Bright Future: RML researcher receives presidential award for promising scientists

Growing up in Australia with dreams of becoming a ballerina, Sonja Best probably never expected that she would one day be invited by the American government to the White House because of her work as a scientist. One chance trip to Montana more than a decade ago changed all that.

This week, the White House announced that Best, a researcher at Rocky Mountain Laboratories in Hamilton, was among only 94 other researchers in various fields of study across the country to receive the Presidential Early Career Award for Scientists and Engineers.

It is the highest honor granted by the U.S. government to promising scientists in the early stages of their independent research careers, and includes five years of guaranteed funding support and, of course, a trip to Washington, D.C.

“This is one of the most prestigious awards available to young investigators in the U.S.,” said Marshall Bloom, associate director of the Division of Intramural Research at RML. “This year, only three young scientists from the entire National Institutes of Health were the recipient of the award, and this is the first time anybody from RML has won one of these awards.”

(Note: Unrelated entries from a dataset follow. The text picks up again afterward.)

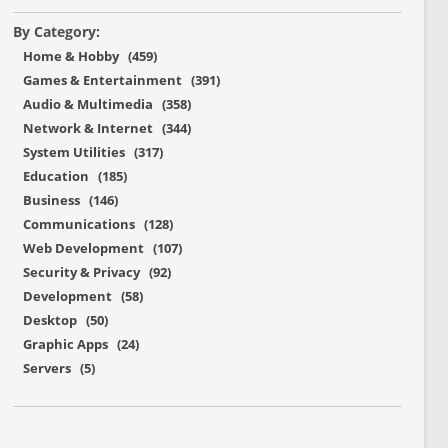
By Category:
Home & Hobby (459)
Games & Entertainment (391)
Audio & Multimedia (358)
Network & Internet (344)
System Utilities (317)
Education (185)
Business (146)
Communications (128)
Web Development (107)
Security & Privacy (92)
Development (58)
Desktop (50)
Graphic Apps (24)
Servers (5)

Originally from Australia, Best has been working at Rocky Mountain Labs since 1999 and is currently a tenure-track investigator and head of the Innate Immunity and Pathogenesis unit at the lab.

Best was nominated by Kathryn Zoon, director for intramural research for the National Institute of Allergy and Infectious Diseases, for her “extraordinary scientific achievement and community service” and for her innovative use of “flaviviruses,” such as West Nile virus, in innate immune responses.

Best has also mentored many students in various stages of their education.

In her nomination letter, Zoon wrote that “Dr. Best’s group has recently published highly significant results that bring new insights to our understanding of a virulent West Nile virus strain.”

While she was always interested in art and drama, Best turned toward science to follow in the footsteps of her father. While earning her Ph.D. in biochemistry and molecular biology at the Australian National University, she attended a scientific conference in 1999 that happened to be in Bozeman. There, she was recruited to RML by Bloom.

“It was immediately apparent to me that she possessed the qualities and characteristics of an exceptional scientist,” Bloom said. “The years that she worked in my research group were certainly some of the most interesting, exciting and productive in my 40-year research career.”

Bloom said he is proud, but not entirely surprised, that Best was recognized for her achievements.

“From the perspective of RML, we have a number of extremely talented young investigators here,” he said. “As is evident from the fact she has won this award, Sonja is among the pre-eminent. I was thrilled when she became a tenure-track scientist in the National Institute of Allergy and Infectious Disease, and ecstatic that her talents have been recognized by this award.”

Best said the five-year funding she receives as part of the award will help her branch out into areas of research which she ordinarily might not have been able to delve into.

“To have this funding and extra opportunity allows you to be a little bit more free with your thinking and ideas, which is really exciting,” she said.

During her time at Rocky Mountain Labs, Best said that innovations in technology have presented opportunities and challenges in scientific research.

“I think the advent of new technologies makes scientists expect more out of each other, and that’s a good thing,” she said. “But it also means you have to work harder to get the answers you want. It allows us to understand things in a deeper, more complex way.”

Being recognized for her involvement with students was important to her as well, Best explained.

“I have mentored eight undergraduate and post-baccalaureate students,” she said. “Many of them have been quite successful, and have gotten quite prestigious grants. It’s important to prepare the next generation, which is one of the main directives of the NIH.”

Although she doesn’t have a set date on when she will visit the White House for a reception, Best is glad that her parents will be able to make the trip over from Australia. She is also quick to point out that she would never have had the chance to receive this award without all the help she’s gotten along the way.

“In terms of this award, it’s really a culmination of all the support and opportunities that I have been given from the Division of Intramural Research at NIAID, including the support of my own research group and my mentors throughout the years,” she said. “So I really strongly feel that this award is not just for me. It’s for the whole process and everybody I’ve been associated with throughout the years.”